Newest Member: chickenchicken

Exod1414

God's G.A.M.E is Grace and Mercy Everydaynie mój cyrk, nie moje malpyMe: BSHer: WW, unrepentant, blamingM: 4/8/2012S: 8/5/2017DD: 11/29/2017Found out 4/2019 EA turned PA in July 2017, and cohabitation since 12/201

Gone too long, but where is the karma?

I used to post and read here all the time right after DD, but the ups and downs got too distracting.
But the last few years have caused me to question so much of life.
10 years ago I was diagnosed with fibromyalgia. 2 years ago I was diagnosed with PTSD from the affair in 2017, and everything that went along with it. Since then I've had a failed engagement, realizing my ability to trust has been decimated, and a new son who I have 50/50 custody of but I'm having to file my third contempt filing against his mother and modification of custody.
I've given up on relationships, I have no interest, at all. The thought makes me shiver.

Meanwhile, WXW married the AP and they bought a $400k house an hour farther away.

My appeal of the custody order was thrown out because i didn't know to file a reconsideration first, lesson learned, and I'm on appeal of contempt for being unable to pay more than 80% of the $1547/mo child support. I lost one of my 3 jobs for bullshit reasons, the highest paying one. And the only reason I'm not homeless is the grace of God that the VA stepped in to bail me out at the last minute last month. Still, both cars I had ended up with blown transmissions, and my hopes of buying a house seem farther away as I contemplate filing for bankruptcy.

I don't know if I'm sincerely asking or if the brandy I decided to indulge in after 3 months is having an affect, but I just wonder when is the shoe going to be on the other foot?

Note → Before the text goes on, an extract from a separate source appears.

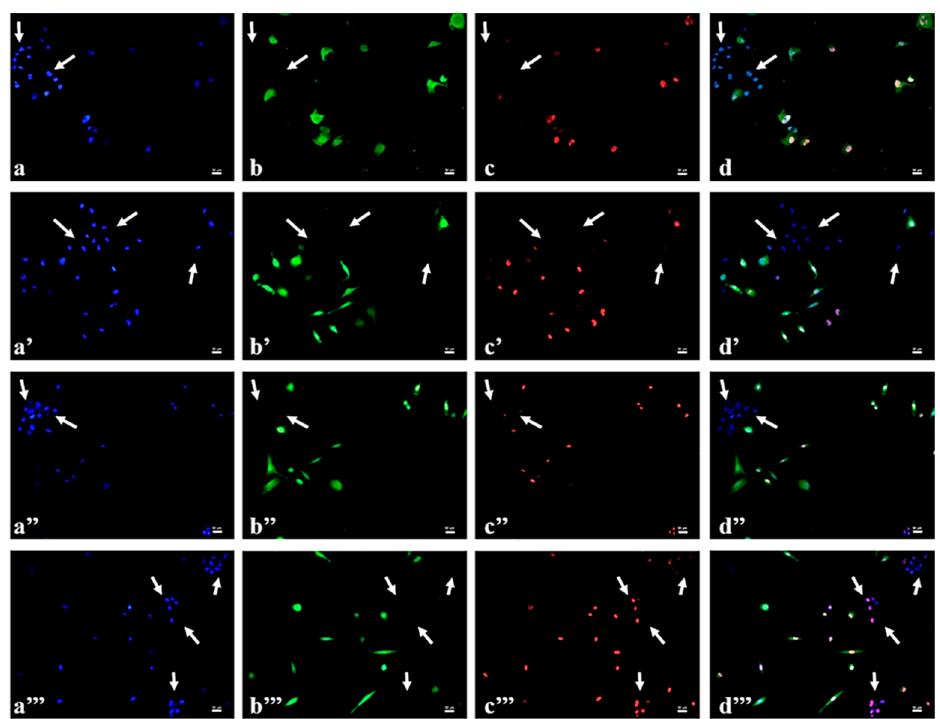
Figure 8. Fluorescence images of co-culture of HB2 (blue) and MDA-MB231 (blue and green) cells tween HB2 (breast healthy cells) and MDA-MB-231 (breast cancer cells). After 1 h of incu- incubated with p(NIPAM)-co-5%AA-co-FA-co-Dox (10 µM) (red) for 30 min ( a – d ); 1 h ( a’ – d’ ); 2 h ( a’’ – d’’ ), and 4 h ( a’’’ – d’’’ ). Blue: nuclei (DAPI); Green: MDA-MB 231 cells (CellTrace CFSE); Red: doxorubicin of p(NIPAM)-co-5%AA-co-FA-co-Dox microgels. Magnification 20×. Scale bar: 50 µm. doxorubicin of p(NIPAM)-co-5%AA-co-FA-co-Dox microgels. Magnification 20 × . Scale bar: 50 µ m.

Sure, she married an abuser who I've heard cursing her during my calls to the kids, but outwardly it feels like they're winning.

Now, I don't mean to disprove God's grace, I've survived where many others would have lost it all. I have the kids in summer camp, somehow, for my weeks. Power is on, rent is paid, and I have transportation through Uber rent. But I have worked so hard to get ahead and am just making it, while they seem to be thriving.

I honestly never cared until a month ago.

All these years, I thought things would flip, but in all the ways that matter I'm struggling while she complains about the escrow on their house being due.

I harbored no hate the first few years, but the harder it gets for me the more I hate her. My only saving grace is reminding myself I'm not better than the apostles nor Christ who suffered unrighteousness, but it isn't as convincing as it was a few years ago.

I haven't been to church in 2 years, but that's for other reasons, too.

Anyway, I'm sorry I've been gone so long. I'll be wallowing on Spotify and brandy awaiting opinions.